For this function I will just use the simplest option: Deploy from Visual Studio. But before we deploy to Azure you need to have a Azure subscription that you can deploy to. If you do not already have a subscription you can get a promotional “Azure Free” subscription right here at: Create your Azure free account. Even tough the name have the word “free” in it, it is not really free. It is just some services that you can get for free. But what is good about this offer is the USD 200 that you get to play around with. And you can test out a lot of Azure services for that amount.
So, back to deploying. Now that you have a subscription ready to deploy to. You can right click on the project in Visual Studio and choose: Publish
. A new windows should appear. For solution the defaults should suffice, so press “Publish” again in the window. The defaults we just said “yes” to is that we will create a new Azure Function Consumption plan where we just pay for every execution of the function. We get a hefty free-tier to play around with every month on the consumption plan. So for this project the cost will be Zero for the Azure Function. We do however have to pay for the storage, but that will be a miniscule amount. For more information about the consumption plan and its pricing you can go here.
For the next window you can also use the defaults if you like. But if you want to choose where in the world the function should be deployed and what resource group it should use. Then this is where you choose this. We will not go into what resource groups are here in this article. Nor will we explain where to best put your function based on from where it will be used. So if this is something you do not know much about, then use the default for this deployment and we can learn about those things at a later time. :)
When you now press the “Create” button, Visual Studio will create the resources in your Azure subscription. So when this is complete we will have to navigate to the Azure Portal to input our two settings that we need to be in place. The TWITCH_GAME_NAME
and the TWITCH_CLIENT_ID
settings. So lets go the Azure Portal now.
Navigate to the Azure Function you just created by pressing the “Resource Groups” menu and choose the resource group we just created.
When you open the resource group there should be a list of resources. Click on the Azure Function resource. You will then get to the Azure Function interface where we can see all about our Azure Function. Click on the “Platform Features” and choose “Configuration” from the menu that is opened.
In the Application Settings windows we can add two new application settings by pressing the “New application setting” button. Here we can add the setting and the value we need. So create a new setting named TWITCH_CLIENT_ID
and insert your Twitch application client id. And then create a setting named TWITCH_GAME_NAME
and insert Science & Technology
as a value.
The Azure Function is now ready to do its job. And we are done :)
Since we did not use a specific connection string to the table storage we used in our function binding, Azure Functions will use the same Azure Storage Account that itself are stored in. During the deployment process a Azure Storage Account was created. And we can now go and see if there are any data in the table storage the function will create in that account. When the function was created it did not have the necessary settings, failed. So we have to press “Restart” in the Azure Functions pane in the Azure Portal. This will make the function restart. And since we have the flag RunOnStartup
set in the function, the function will execute. So we do not have to wait until next hour to see if it worked.
The best way to look at the data using a UI is trough the Azure Storage Explorer.

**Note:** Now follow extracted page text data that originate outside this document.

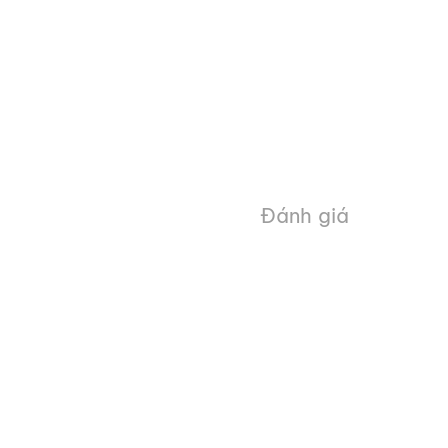
Đánh giá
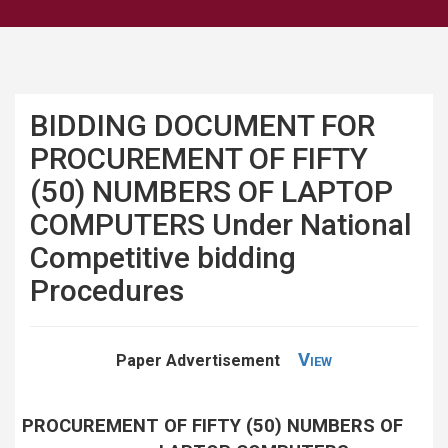
BIDDING DOCUMENT FOR
PROCUREMENT OF FIFTY
(50) NUMBERS OF LAPTOP
COMPUTERS Under National
Competitive bidding
Procedures
View
Paper Advertisement
PROCUREMENT OF FIFTY (50) NUMBERS OF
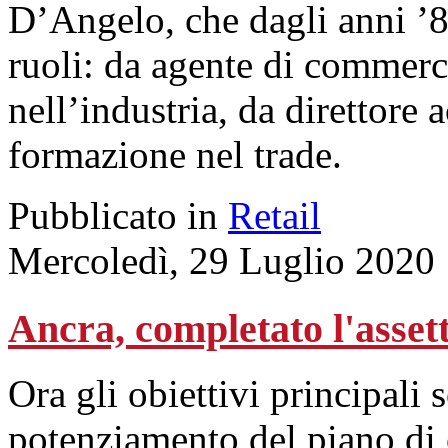
D’Angelo, che dagli anni ’80
ruoli: da agente di commerc
nell’industria, da direttore 
formazione nel trade.
Pubblicato in
Retail
Mercoledì, 29 Luglio 2020
Ancra, completato l'assett
Ora gli obiettivi principali 
potenziamento del piano d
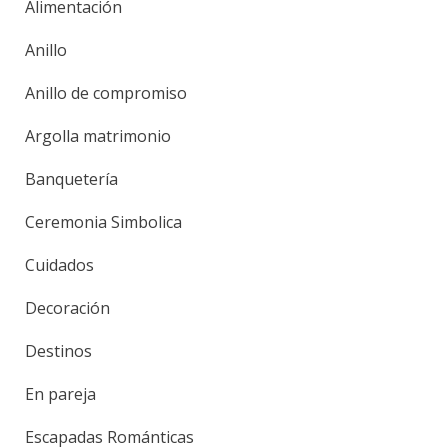
Alimentación
Anillo
Anillo de compromiso
Argolla matrimonio
Banquetería
Ceremonia Simbolica
Cuidados
Decoración
Destinos
En pareja
Escapadas Románticas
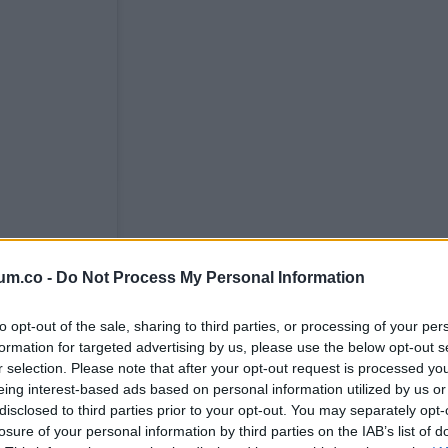
um.co -
Do Not Process My Personal Information
to opt-out of the sale, sharing to third parties, or processing of your per
formation for targeted advertising by us, please use the below opt-out s
r selection. Please note that after your opt-out request is processed y
eing interest-based ads based on personal information utilized by us or
disclosed to third parties prior to your opt-out. You may separately opt-
losure of your personal information by third parties on the IAB’s list of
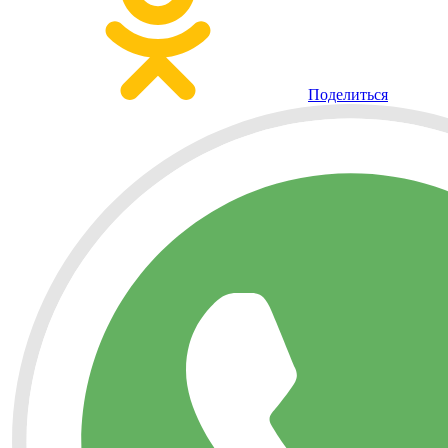
Поделиться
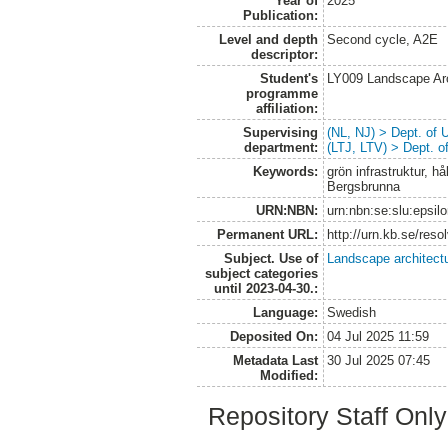
Year of
2025
Publication:
Level and depth
Second cycle, A2E
descriptor:
Student's
LY009 Landscape Ar
programme
affiliation:
Supervising
(NL, NJ) > Dept. of
department:
(LTJ, LTV) > Dept. 
Keywords:
grön infrastruktur, h
Bergsbrunna
URN:NBN:
urn:nbn:se:slu:epsil
Permanent URL:
http://urn.kb.se/res
Subject. Use of
Landscape architect
subject categories
until 2023-04-30.:
Language:
Swedish
Deposited On:
04 Jul 2025 11:59
Metadata Last
30 Jul 2025 07:45
Modified:
Repository Staff Onl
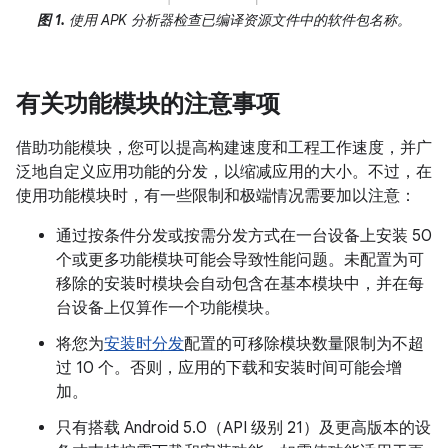
图 1.
使用 APK 分析器检查已编译资源文件中的软件包名称。
有关功能模块的注意事项
借助功能模块，您可以提高构建速度和工程工作速度，并广
泛地自定义应用功能的分发，以缩减应用的大小。不过，在
使用功能模块时，有一些限制和极端情况需要加以注意：
通过按条件分发或按需分发方式在一台设备上安装 50
个或更多功能模块可能会导致性能问题。未配置为可
移除的安装时模块会自动包含在基本模块中，并在每
台设备上仅算作一个功能模块。
将您为
安装时分发
配置的可移除模块数量限制为不超
过 10 个。否则，应用的下载和安装时间可能会增
加。
只有搭载 Android 5.0（API 级别 21）及更高版本的设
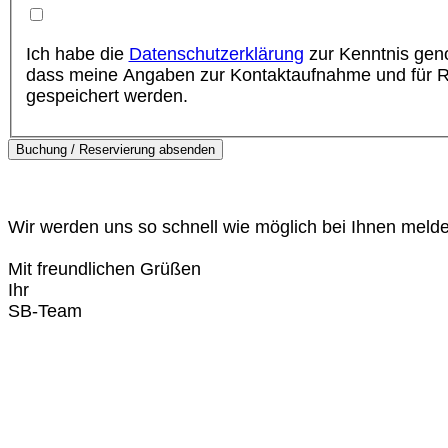
Ich habe die
Datenschutzerklärung
zur Kenntnis ge
dass meine Angaben zur Kontaktaufnahme und für R
gespeichert werden.
Buchung / Reservierung absenden
Wir werden uns so schnell wie möglich bei Ihnen meld
Mit freundlichen Grüßen
Ihr
SB-Team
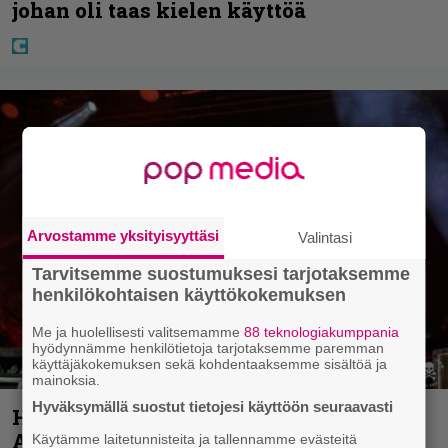
johan oli taas kielen käyttöä
Arvostamme yksityisyyttäsi
Valintasi
Tarvitsemme suostumuksesi tarjotaksemme
henkilökohtaisen käyttökokemuksen
Me ja huolellisesti valitsemamme
88 teknologiakumppania
hyödynnämme henkilötietoja tarjotaksemme paremman
käyttäjäkokemuksen sekä kohdentaaksemme sisältöä ja
mainoksia.
Hyväksymällä suostut tietojesi käyttöön seuraavasti
Hellsinki Metal Festival kuvina, osa 1 –
Accept, Carcass, Black Label Society ja
Käytämme laitetunnisteita ja tallennamme evästeitä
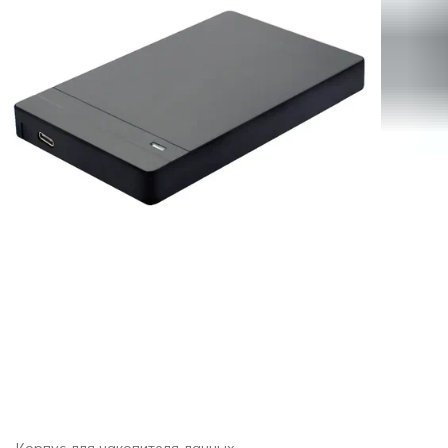
Корпус для накопителя данных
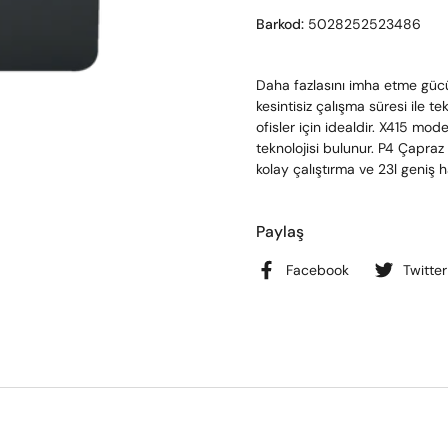
Barkod:
5028252523486
Daha fazlasını imha etme güc
kesintisiz çalışma süresi ile t
ofisler için idealdir. X415 mod
teknolojisi bulunur. P4 Çapraz
kolay çalıştırma ve 23l geniş 
Paylaş
Facebook
Twitter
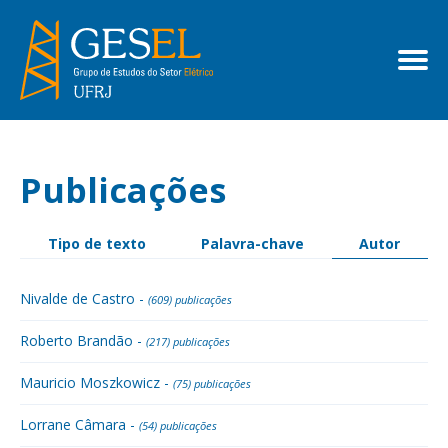
Publicações
Tipo de texto
Palavra-chave
Autor
Nivalde de Castro -
(609) publicações
Roberto Brandão -
(217) publicações
Mauricio Moszkowicz -
(75) publicações
Lorrane Câmara -
(54) publicações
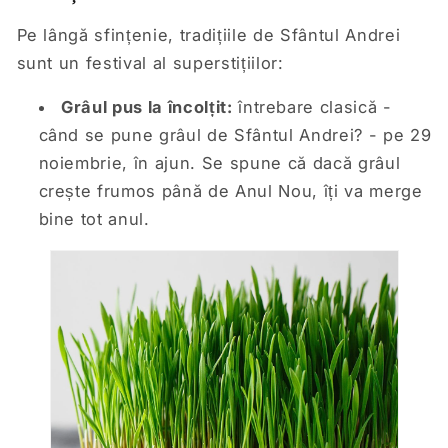
Pe lângă sfințenie, tradițiile de Sfântul Andrei
sunt un festival al superstițiilor:
Grâul pus la încolțit:
întrebare clasică -
când se pune grâul de Sfântul Andrei? - pe 29
noiembrie, în ajun. Se spune că dacă grâul
crește frumos până de Anul Nou, îți va merge
bine tot anul.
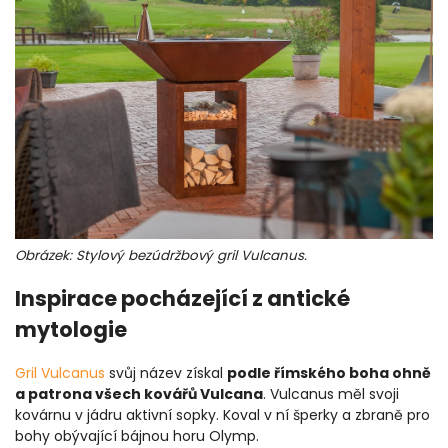
Obrázek: Stylový bezúdržbový gril Vulcanus.
Inspirace pocházející z antické
mytologie
Gril Vulcanus
svůj název získal
podle římského boha ohně
a patrona všech kovářů Vulcana
. Vulcanus měl svoji
kovárnu v jádru aktivní sopky. Koval v ní šperky a zbraně pro
bohy obývající bájnou horu Olymp.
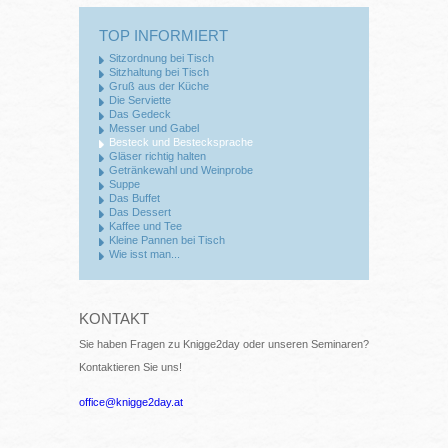
TOP INFORMIERT
Sitzordnung bei Tisch
Sitzhaltung bei Tisch
Gruß aus der Küche
Die Serviette
Das Gedeck
Messer und Gabel
Besteck und Bestecksprache
Gläser richtig halten
Getränkewahl und Weinprobe
Suppe
Das Buffet
Das Dessert
Kaffee und Tee
Kleine Pannen bei Tisch
Wie isst man...
KONTAKT
Sie haben Fragen zu Knigge2day oder unseren Seminaren?
Kontaktieren Sie uns!
office@knigge2day.at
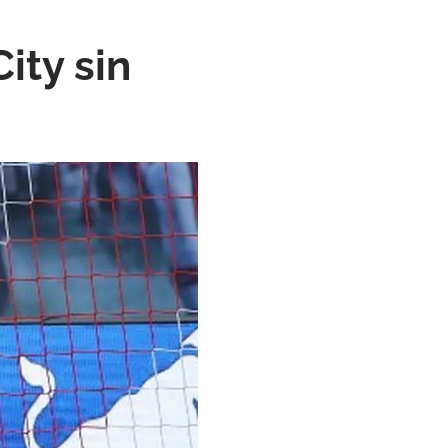
ity sin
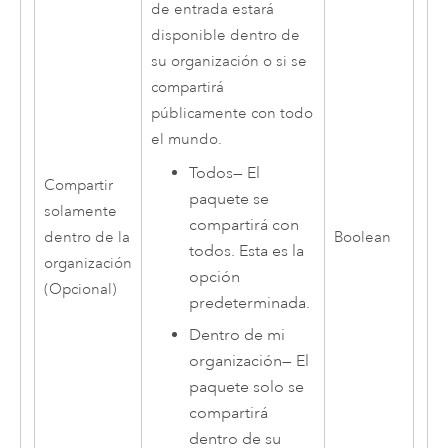
de entrada estará
disponible dentro de
su organización o si se
compartirá
públicamente con todo
el mundo.
Todos
—
El
Compartir
paquete se
solamente
compartirá con
dentro de la
Boolean
todos. Esta es la
organización
opción
(Opcional)
predeterminada.
Dentro de mi
organización
—
El
paquete solo se
compartirá
dentro de su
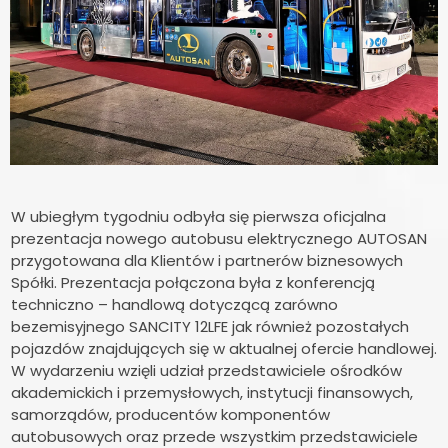
W ubiegłym tygodniu odbyła się pierwsza oficjalna
prezentacja nowego autobusu elektrycznego AUTOSAN
przygotowana dla Klientów i partnerów biznesowych
Spółki. Prezentacja połączona była z konferencją
techniczno – handlową dotyczącą zarówno
bezemisyjnego SANCITY 12LFE jak również pozostałych
pojazdów znajdujących się w aktualnej ofercie handlowej.
W wydarzeniu wzięli udział przedstawiciele ośrodków
akademickich i przemysłowych, instytucji finansowych,
samorządów, producentów komponentów
autobusowych oraz przede wszystkim przedstawiciele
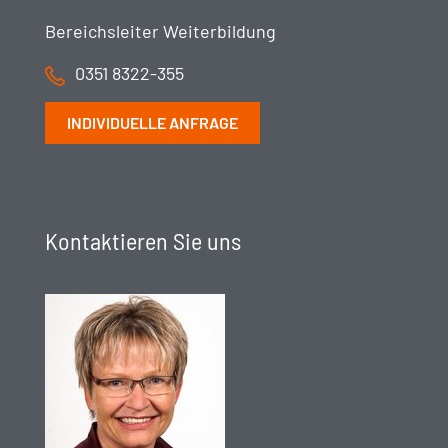
Bereichsleiter Weiterbildung
0351 8322-355
INDIVIDUELLE ANFRAGE
Kontaktieren Sie uns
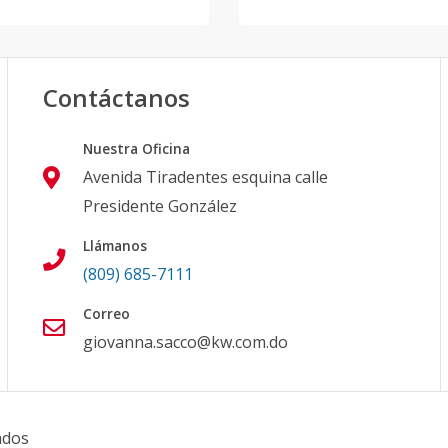
Contáctanos
Nuestra Oficina
Avenida Tiradentes esquina calle
Presidente González
Llámanos
(809) 685-7111
Correo
giovanna.sacco@kw.com.do
ados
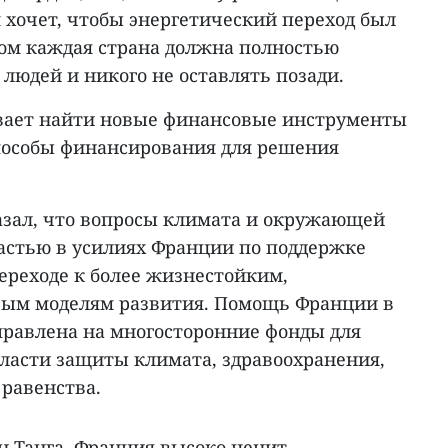
 хочет, чтобы энергетический переход был
ом каждая страна должна полностью
людей и никого не оставлять позади.
вает найти новые финансовые инструменты
пособы финансирования для решения
казал, что вопросы климата и окружающей
ластью в усилиях Франции по поддержке
ереходе к более жизнестойким,
ым моделям развития. Помощь Франции в
правлена на многосторонние фонды для
бласти защиты климата, здравоохранения,
 равенства.
н Танга, Франция высоко ценит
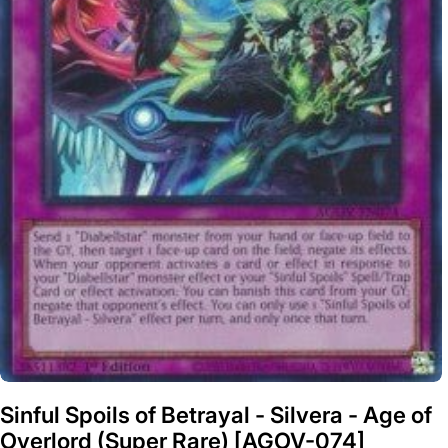
Sinful Spoils of Betrayal - Silvera - Age of
Overlord (Super Rare) [AGOV-074]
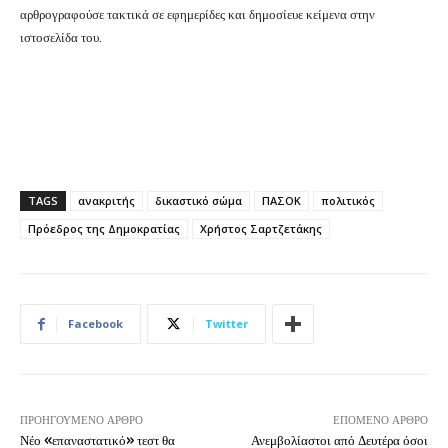
αρθρογραφούσε τακτικά σε εφημερίδες και δημοσίευε κείμενα στην
ιστοσελίδα του.
TAGS
ανακριτής
δικαστικό σώμα
ΠΑΣΟΚ
πολιτικός
Πρόεδρος της Δημοκρατίας
Χρήστος Σαρτζετάκης
Facebook
Twitter
ΠΡΟΗΓΟΎΜΕΝΟ ΆΡΘΡΟ
ΕΠΌΜΕΝΟ ΆΡΘΡΟ
Νέο «επαναστατικό» τεστ θα
Ανεμβολίαστοι από Δευτέρα όσοι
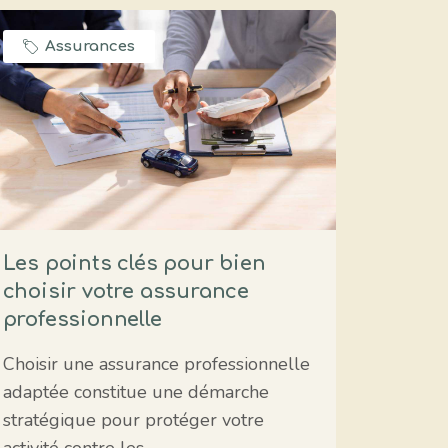
Assurances
Les points clés pour bien
choisir votre assurance
professionnelle
Choisir une assurance professionnelle
adaptée constitue une démarche
stratégique pour protéger votre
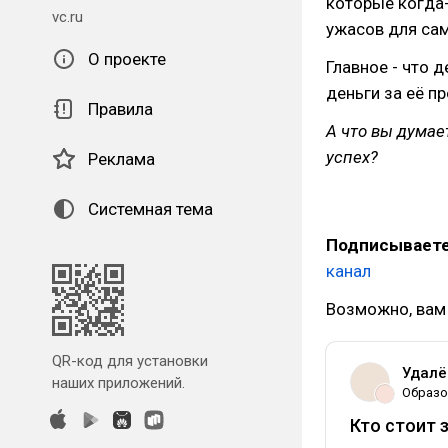
которые когда-
vc.ru
ужасов для са
О проекте
Главное - что 
деньги за её п
Правила
А что вы думае
успех?
Реклама
Системная тема
Подписываете
канал
Возможно, вам 
QR-код для установки
Удалё
наших приложений.
Образо
Кто стоит 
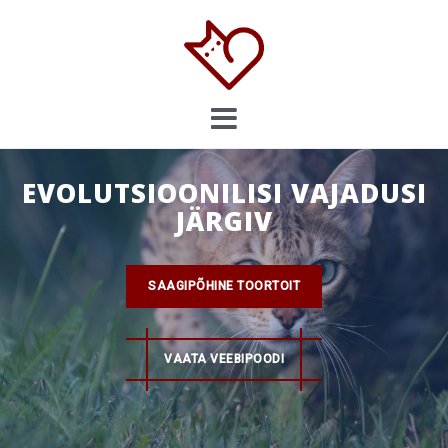
Skip
to
content
EVOLUTSIOONILISI VAJADUSI
JÄRGIV
SAAGIPÕHINE TOORTOIT
VAATA VEEBIPOODI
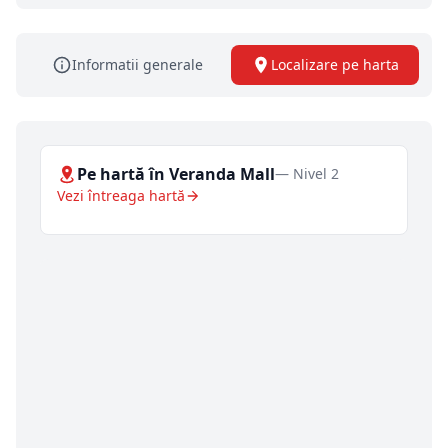
Informatii generale
Localizare pe harta
Pe hartă în Veranda Mall
— Nivel 2
Vezi întreaga hartă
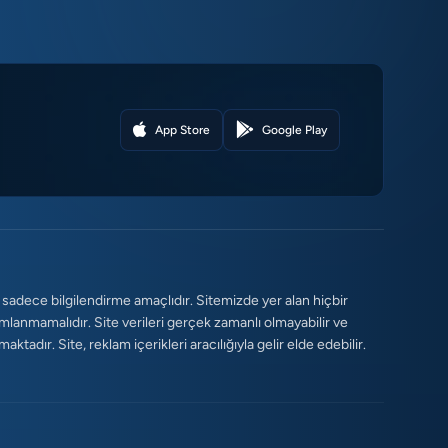
App Store
Google Play
 sadece bilgilendirme amaçlıdır. Sitemizde yer alan hiçbir
umlanmamalıdır. Site verileri gerçek zamanlı olmayabilir ve
tadır. Site, reklam içerikleri aracılığıyla gelir elde edebilir.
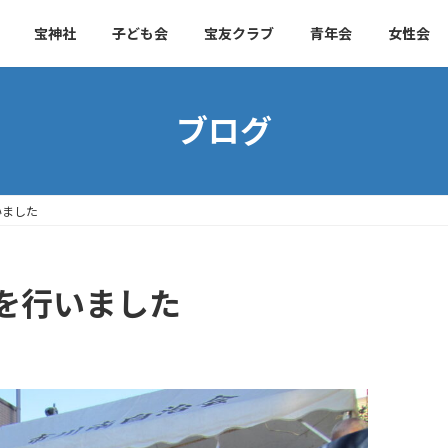
宝神社
子ども会
宝友クラブ
青年会
女性会
ブログ
いました
を行いました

This is a application available in the Azure Portal as well as a standalone application you can download to your PC or Mac. I recommend to have this application installed when you are working with Azure Storage Account. It makes life a lot easier.
And using the storage explorer we can now see that it was 925 in the Science & Technology “game” when we now tested. So it all works :) Great! Now we can collect data for some time and see if there is a time of day and day of week where there are more viewers than other times. But that result is for another article in the future.